(TAREAS POR HACER):
A. Reproduce sin cambios el fragmento del texto de referencia que empieza en las palabras "Enterado, Pitt resuelve" y termina después de "el Atlántico sur.".
B. Transcribe, por favor, sin cambios solo las líneas del listado que van desde la que contiene "kingdom: Animalia" hasta la que contiene "common name: Common flameback", ambas incluidas.

(TEXTO DE REFERENCIA):

*-*-*

Corre el mes de Julio de 1805. Miranda, completamente desilusionado ante el fracaso de sus gestiones, resuelve abandonar Gran Bretaña y dirigirse a EE.UU., donde confía en que habrá de recibir ayuda para llevar adelante la cruzada emancipadora. Popham, a su vez, ha perdido toda esperanza. Se encuentra prestando servicios en el puerto de Plymouth, alejado de Londres y de sus contactos con los altos dirigentes de la política, inglesa. Para ese hombre aventurero, la inacción, sin embargo, no puede prolongarse.

Llegan así a su conocimiento secretos informes acerca de la debilidad de las fuerzas que defienden a la colonia holandesa de Cabo de Buena Esperanza, en el extremo sur del continente africano. Esas noticias bastan para que el marino conciba una nueva y audaz empresa. Sin tardanza se dirige a Londres, y allí se entrevista con uno de los miembros del gabinete. Para Popham es necesario, y así lo manifiesta, aprovechar la extraordinaria oportunidad que se presenta y, mediante un sorpresivo ataque, adueñarse de la colonia mencionada.

Enterado, Pitt resuelve poner inmediatamente en marcha la operación. Esta vez, a diferencia de lo acaecido con los proyectos americanos, el primer ministro no muestra vacilación alguna. Sin duda, Cabo de Buena Esperanza constituye un punto vital para Gran Bretaña, pues domina la ruta de comunicación marítima con sus posesiones en la India. Para los ingleses es imprescindible que esa posición estratégica no caiga en manos de los franceses que, se sabe, han destacado fuerzas navales en el Atlántico sur.


Retrato de William Pitt

El 25 de Julio de 1805 son cursadas, bajo el rótulo de “muy secretas”, las instrucciones pertinentes al general David Baird, quien ha sido designado jefe de las fuerzas de ataque. Seis regimientos de infantería y uno de caballería, con un total de casi 6.000 soldados, son destinados a la expedición. Popham recibe el mando de la flotilla de escolta, integrada por cinco naves de guerra.

Cuatro días más tarde, Popham sostiene una última entrevista con Pitt. El marino ha recibido, entretanto, nuevos y confidenciales informes. Un poderoso comerciante de Londres, Thomas Wilson, le comunica que tiene positivas noticias de que Montevideo y Buenos Aires se hallan prácticamente desguarnecidas, y que bastará una fuerza de mil soldados para concretar la conquista de ambas plazas.

*-*-*

Datos registrados:
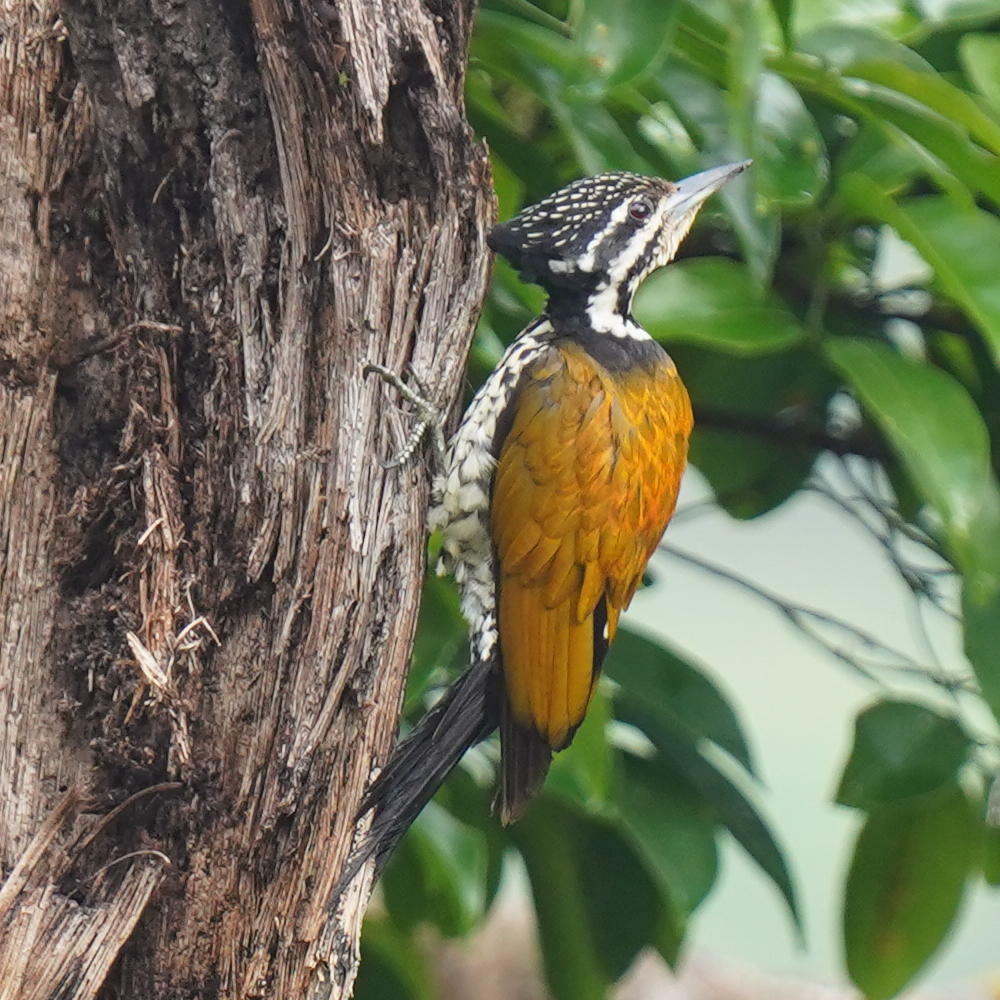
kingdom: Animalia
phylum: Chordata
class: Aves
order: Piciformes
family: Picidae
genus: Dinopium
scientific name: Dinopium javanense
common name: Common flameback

*-*-*

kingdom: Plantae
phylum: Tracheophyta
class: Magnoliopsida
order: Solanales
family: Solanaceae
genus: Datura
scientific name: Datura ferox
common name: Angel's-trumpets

*-*-*

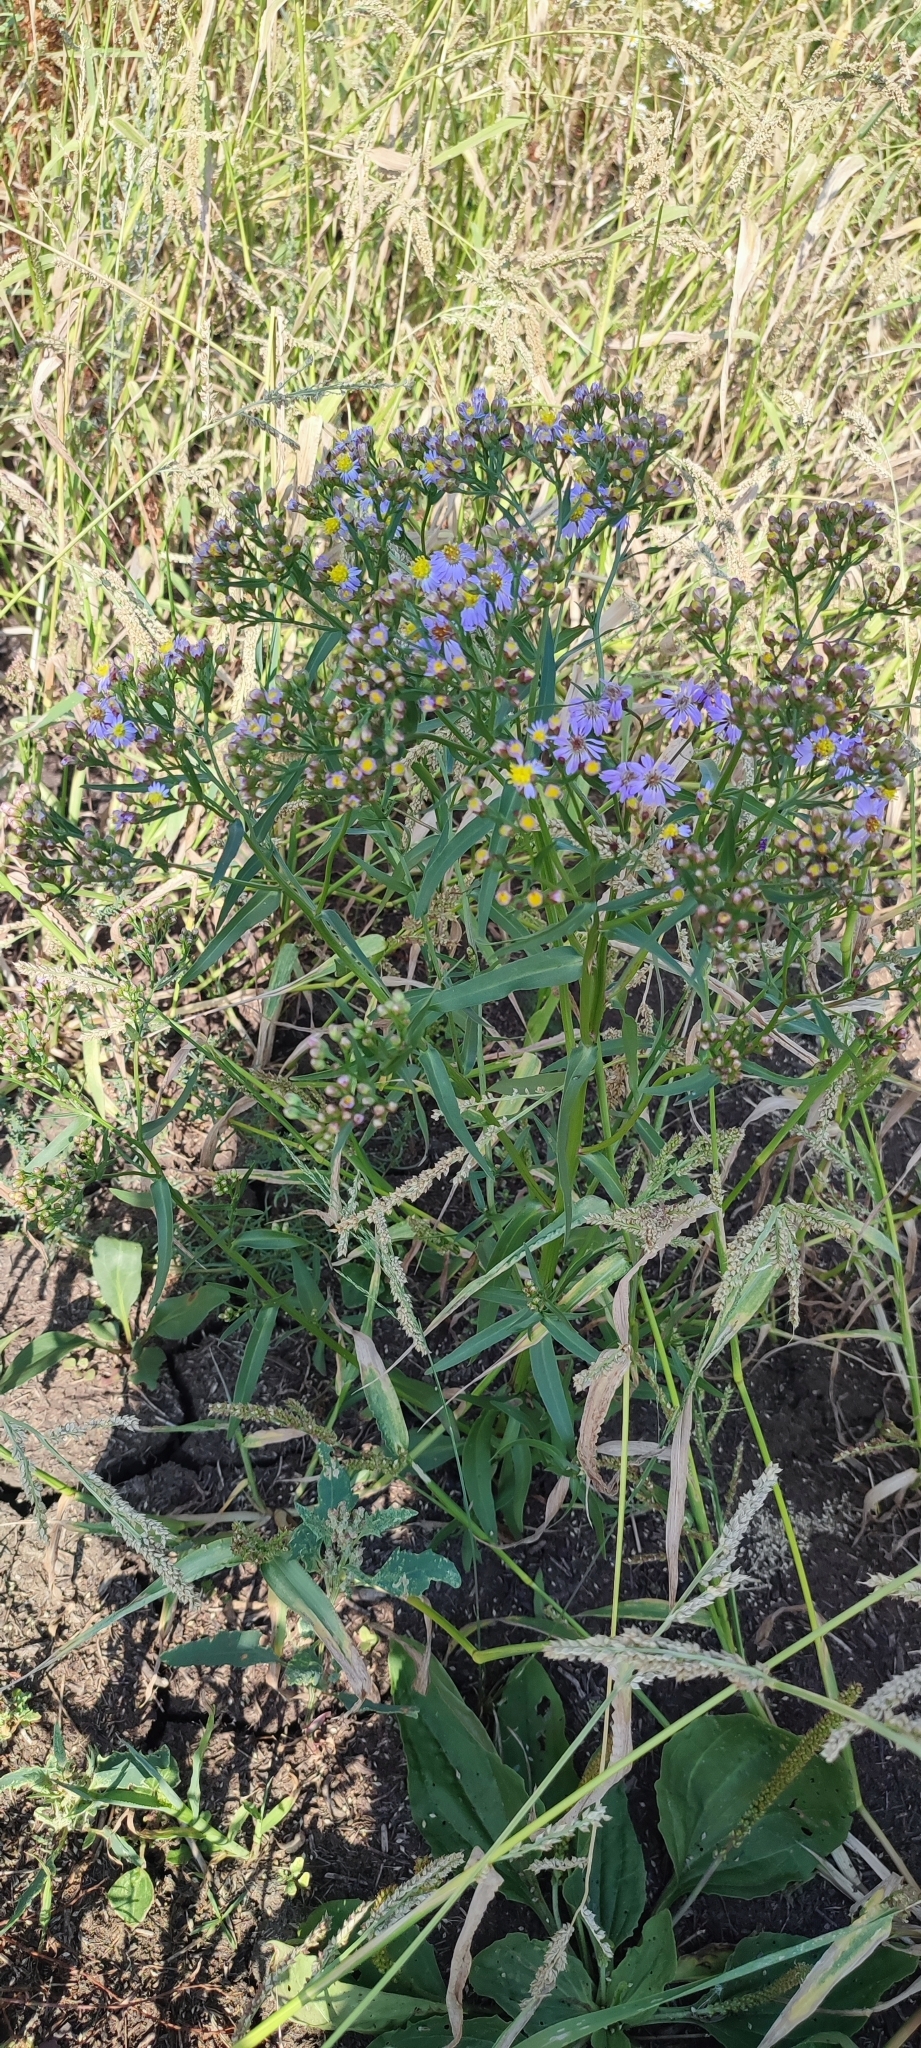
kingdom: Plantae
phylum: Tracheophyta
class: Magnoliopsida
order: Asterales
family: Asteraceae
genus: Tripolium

*-*-*

(RESPUESTAS ESPERADAS):
A.
Enterado, Pitt resuelve poner inmediatamente en marcha la operación. Esta vez, a diferencia de lo acaecido con los proyectos americanos, el primer ministro no muestra vacilación alguna. Sin duda, Cabo de Buena Esperanza constituye un punto vital para Gran Bretaña, pues domina la ruta de comunicación marítima con sus posesiones en la India. Para los ingleses es imprescindible que esa posición estratégica no caiga en manos de los franceses que, se sabe, han destacado fuerzas navales en el Atlántico sur.

B.
kingdom: Animalia
phylum: Chordata
class: Aves
order: Piciformes
family: Picidae
genus: Dinopium
scientific name: Dinopium javanense
common name: Common flameback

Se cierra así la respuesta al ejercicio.